Closed HossamAmer12 closed 9 months ago
I set new_ngrams_size to 50K, but I got a smaller model (6.9MB) than the one already posted(12MB).
The model I got is still a good model. However, It'd be great if anybody could let me know how to reduce the components to 100 before prune_ft_freq
.
I tried svd_ft(ft, n_components=100)
and then prune_ft_freq
, but gives an error in the line below:
sorted_vocab = sorted(ft.key_to_index.items(), key=lambda x: ft.get_vecattr(x[0], 'count'), reverse=True)
Says that it cannot get the count attribute.
The generated model (143MB) and the posted model (12MB) sizes are different. Can you please point out what's missing?
Here is the code that I used to create the published compressed English model (you can run it in this Colab notebook):
from gensim.models.fasttext import load_facebook_model
import compress_fasttext
big_model = load_facebook_model('cc.en.300.bin').wv
big_model.adjust_vectors()
new_ngrams_size, new_vocab_size, qdim = 50_000, 5_000, 100
small_model = compress_fasttext.prune_ft_freq(
big_model, pq=True, new_vocab_size=new_vocab_size, new_ngrams_size=new_ngrams_size, qdim=qdim, centroids=255
)
mn = 'ft_en_freqprune_{}K_{}K_pq_{}.bin'.format(int(new_ngrams_size/1000), int(new_vocab_size/1000), qdim)
print(mn)
small_model.save(mn)
When I ran this code today, it also produced a compressed model different from the posted one.

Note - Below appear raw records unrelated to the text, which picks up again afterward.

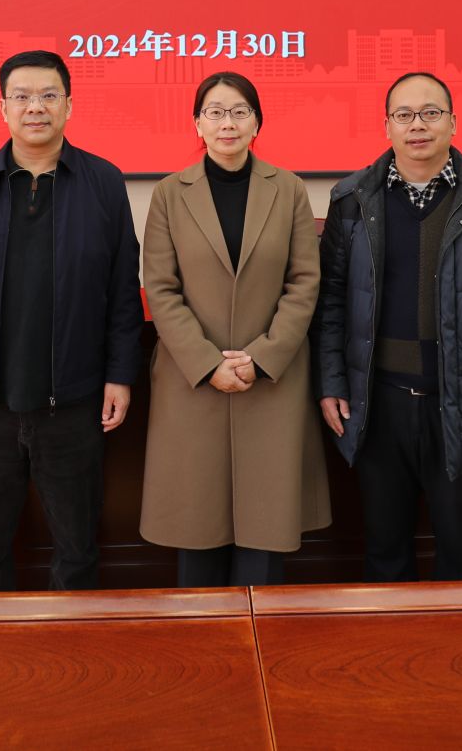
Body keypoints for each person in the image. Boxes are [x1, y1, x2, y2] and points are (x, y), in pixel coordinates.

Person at [0, 49, 142, 591]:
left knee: (77, 549)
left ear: (69, 105)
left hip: (75, 403)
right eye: (21, 97)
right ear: (3, 108)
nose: (35, 107)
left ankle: (73, 641)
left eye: (48, 96)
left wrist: (120, 375)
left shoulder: (103, 182)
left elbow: (122, 291)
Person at [316, 71, 462, 582]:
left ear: (453, 122)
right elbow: (330, 303)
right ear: (387, 126)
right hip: (377, 403)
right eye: (404, 115)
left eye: (430, 113)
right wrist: (331, 383)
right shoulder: (352, 199)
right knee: (384, 550)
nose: (417, 125)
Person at [139, 71, 330, 586]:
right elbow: (161, 289)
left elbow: (304, 281)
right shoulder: (170, 194)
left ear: (257, 123)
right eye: (216, 112)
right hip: (192, 383)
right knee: (196, 528)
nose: (228, 123)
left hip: (271, 380)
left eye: (240, 112)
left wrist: (262, 356)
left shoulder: (287, 189)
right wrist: (207, 363)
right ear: (197, 123)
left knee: (265, 534)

My guess is that the incompatibility is caused by a drift in gensim
versions; I compressed the posted model with gensim==4.0.0
, but now I can no longer install it.
Nevertheless, I consider the reproduction more-or-less successful, because the newly compressed model behaves similarly (although not identically) to the posted one:
small_model2 = compress_fasttext.models.CompressedFastTextKeyedVectors.load(
'https://github.com/avidale/compress-fasttext/releases/download/gensim-4-draft/ft_cc.en.300_freqprune_50K_5K_pq_100.bin'
)
print(small_model.most_similar('cat'))
# [('cats', 0.8045504962895952), ('dog', 0.6709342746267867), ('pet', 0.6361820379926278), ...

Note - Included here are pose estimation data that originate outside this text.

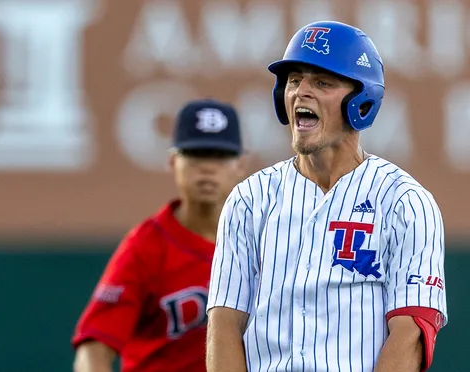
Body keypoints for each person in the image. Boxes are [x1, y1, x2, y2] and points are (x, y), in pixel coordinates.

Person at [206, 21, 448, 372]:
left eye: (322, 82)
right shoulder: (250, 200)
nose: (301, 92)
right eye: (293, 80)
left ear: (362, 99)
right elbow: (225, 323)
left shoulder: (404, 202)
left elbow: (412, 330)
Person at [72, 99, 247, 372]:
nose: (207, 168)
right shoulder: (146, 246)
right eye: (196, 154)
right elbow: (95, 347)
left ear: (240, 164)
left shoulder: (263, 239)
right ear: (173, 161)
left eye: (219, 156)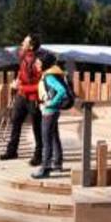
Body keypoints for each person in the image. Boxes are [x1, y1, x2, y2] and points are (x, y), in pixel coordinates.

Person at [4, 35, 44, 165]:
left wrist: (21, 86)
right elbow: (22, 73)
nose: (22, 42)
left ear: (31, 46)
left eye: (25, 41)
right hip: (22, 96)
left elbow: (41, 84)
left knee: (37, 127)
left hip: (34, 98)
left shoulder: (38, 62)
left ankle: (38, 155)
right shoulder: (23, 56)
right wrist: (17, 82)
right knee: (15, 121)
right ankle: (12, 151)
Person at [32, 51, 70, 179]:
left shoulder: (49, 77)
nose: (36, 64)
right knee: (54, 137)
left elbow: (62, 91)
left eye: (38, 62)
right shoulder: (51, 74)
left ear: (45, 64)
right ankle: (57, 164)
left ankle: (45, 168)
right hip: (53, 111)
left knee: (46, 140)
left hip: (49, 112)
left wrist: (50, 103)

print(small_model2.most_similar('cat'))
# [('cats', 0.8047200524924056), ('dog', 0.6737426243477002), ('pet', 0.6418062262383539), ...
The model I got is still a good model. However, It'd be great if anybody could let me know how to reduce the components to 100 before prune_ft_freq.
compress-fasttext
doesn't work this way. It allows you to apply either product quantization or SVD to a model, but not both at the same time.
Thanks @avidale for your responses - That helps :))
I am trying to reproduce
ft_cc.en.300_freqprune_50K_5K_pq_100.bin
model from fasttext original model.This is my code:
The generated model (143MB) and the posted model (12MB) sizes are different. Can you please point out what's missing?